[Collection entries]
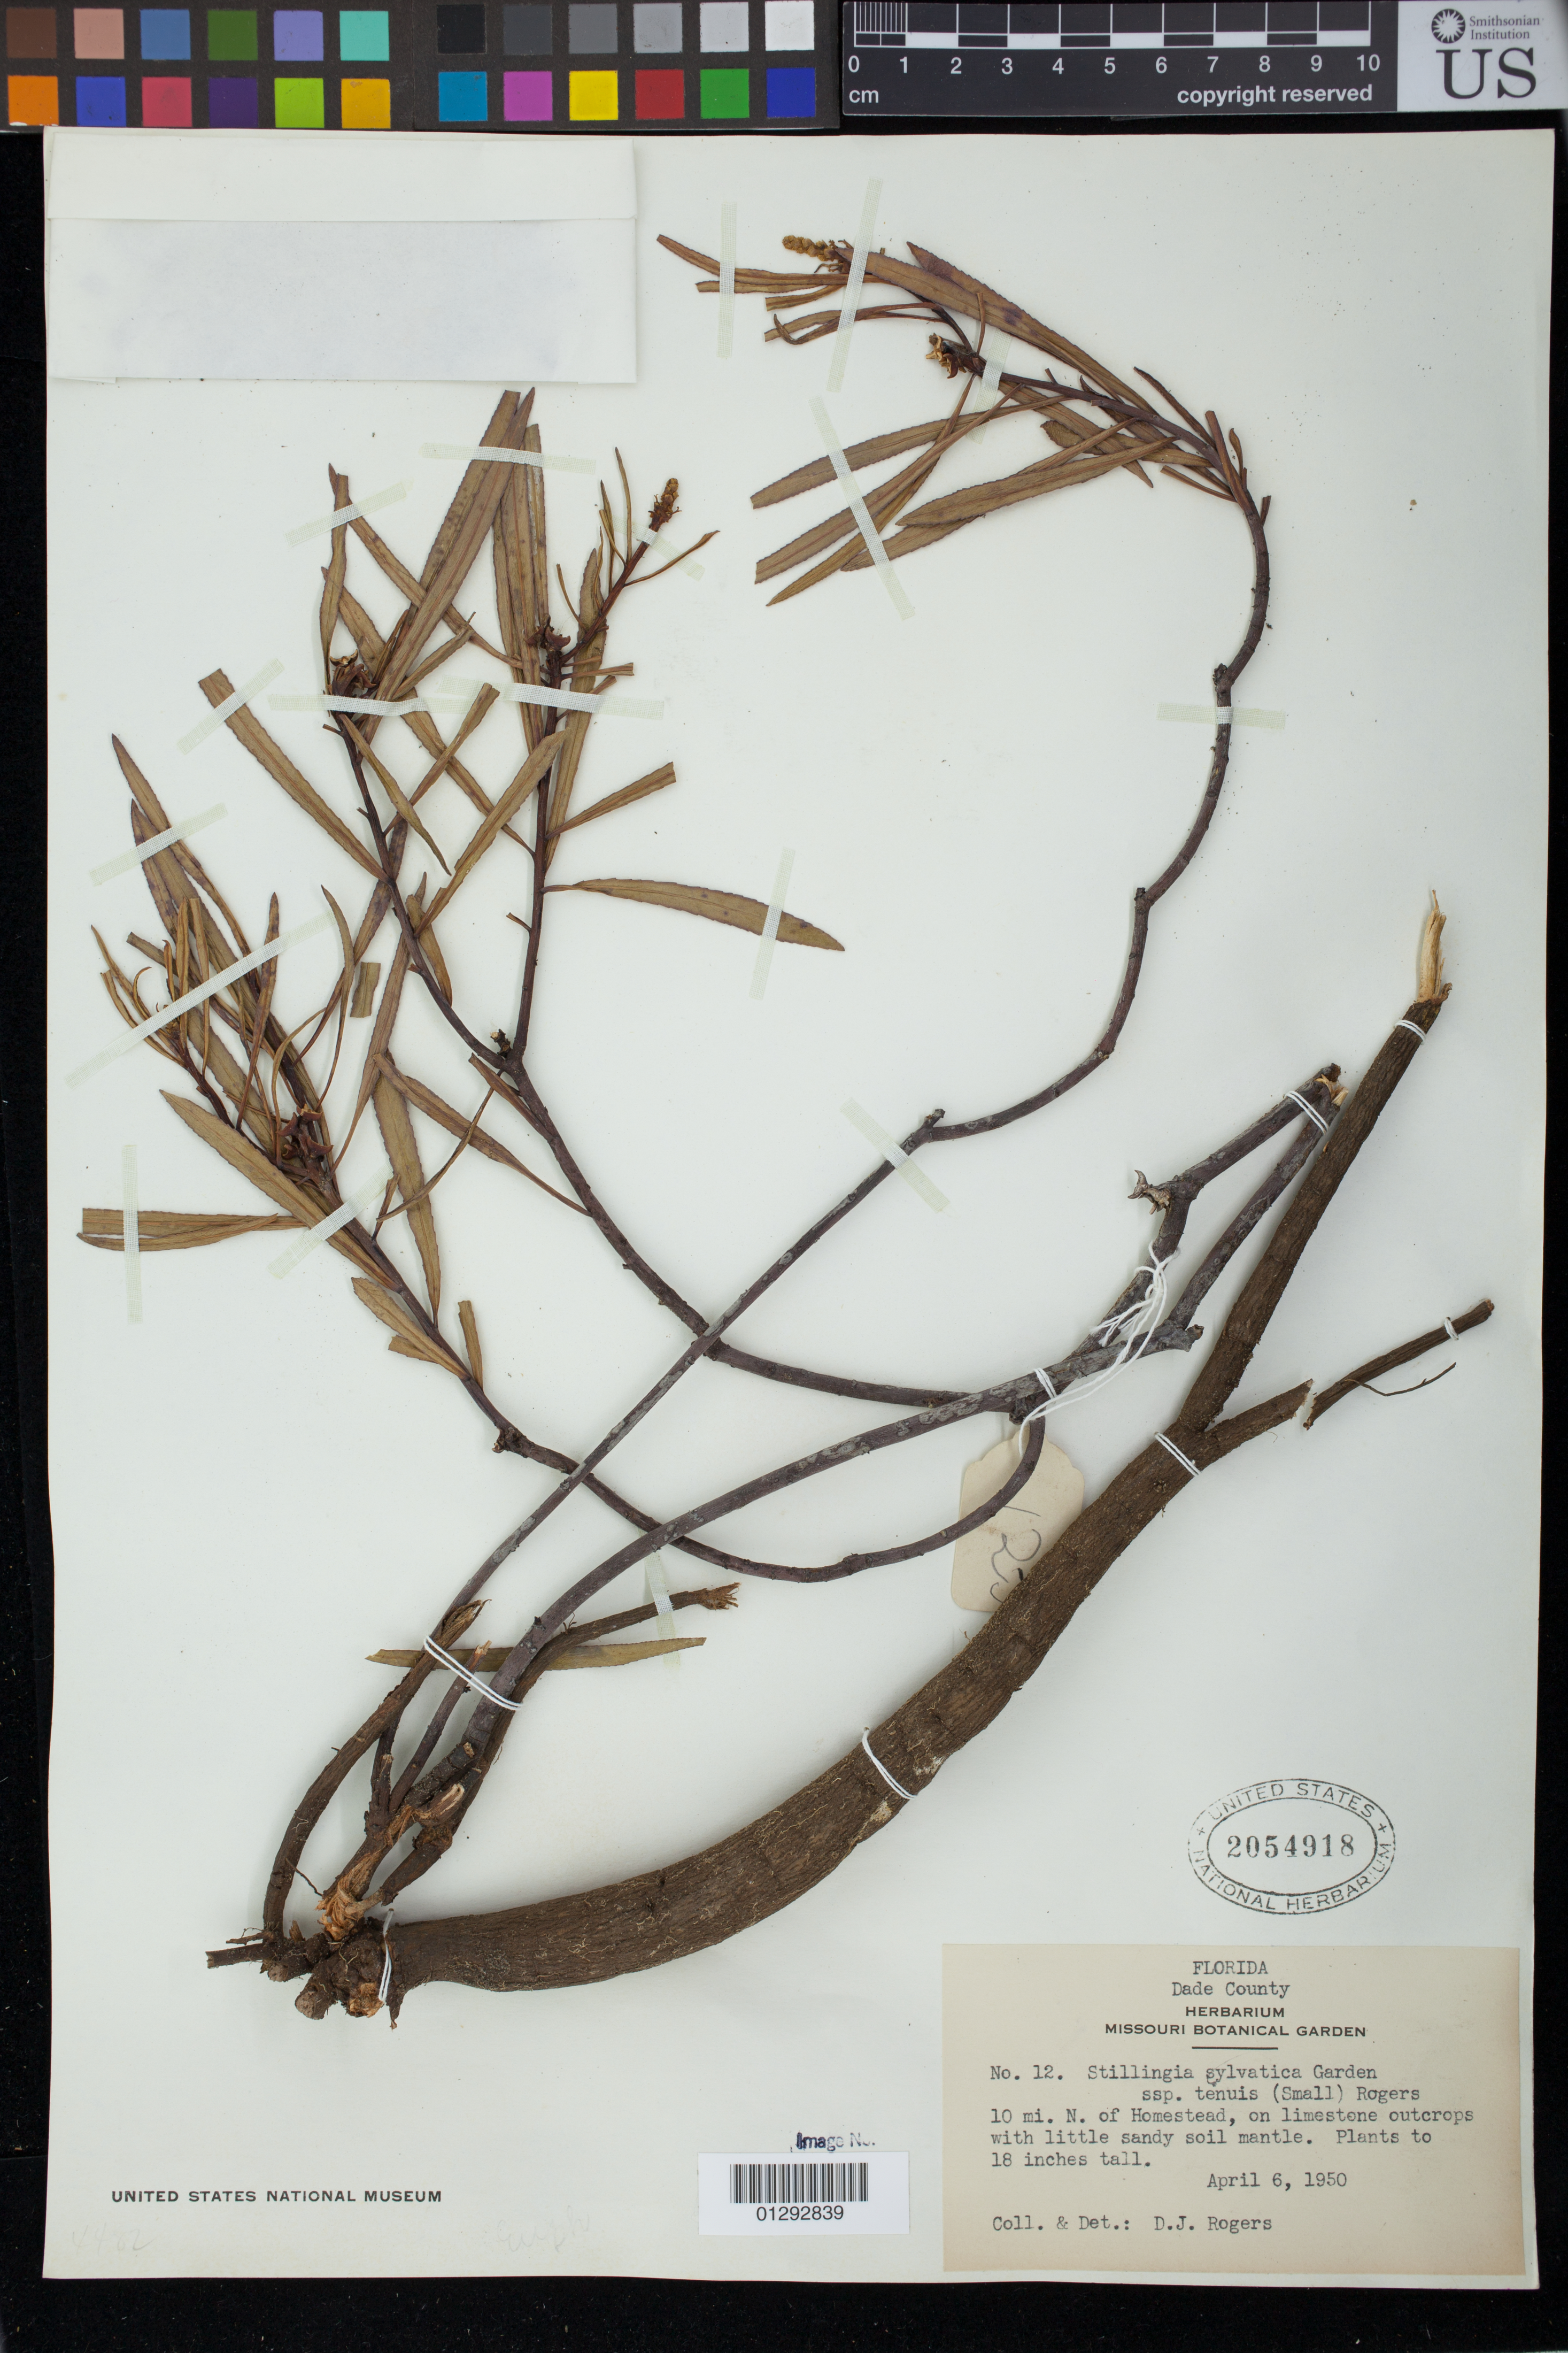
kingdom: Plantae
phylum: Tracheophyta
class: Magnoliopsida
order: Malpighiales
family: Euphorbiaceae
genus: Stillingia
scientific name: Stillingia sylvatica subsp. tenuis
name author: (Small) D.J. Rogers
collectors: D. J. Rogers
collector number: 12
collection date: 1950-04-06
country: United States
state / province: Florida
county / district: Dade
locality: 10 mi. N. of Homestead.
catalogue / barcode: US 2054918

__Set problem__.
Quote every line of the records above verbatim, omitting the pictures.

__Answer in full__.
kingdom: Plantae
phylum: Tracheophyta
class: Magnoliopsida
order: Malpighiales
family: Euphorbiaceae
genus: Stillingia
scientific name: Stillingia sylvatica subsp. tenuis
name author: (Small) D.J. Rogers
collectors: D. J. Rogers
collector number: 12
collection date: 1950-04-06
country: United States
state / province: Florida
county / district: Dade
locality: 10 mi. N. of Homestead.
catalogue / barcode: US 2054918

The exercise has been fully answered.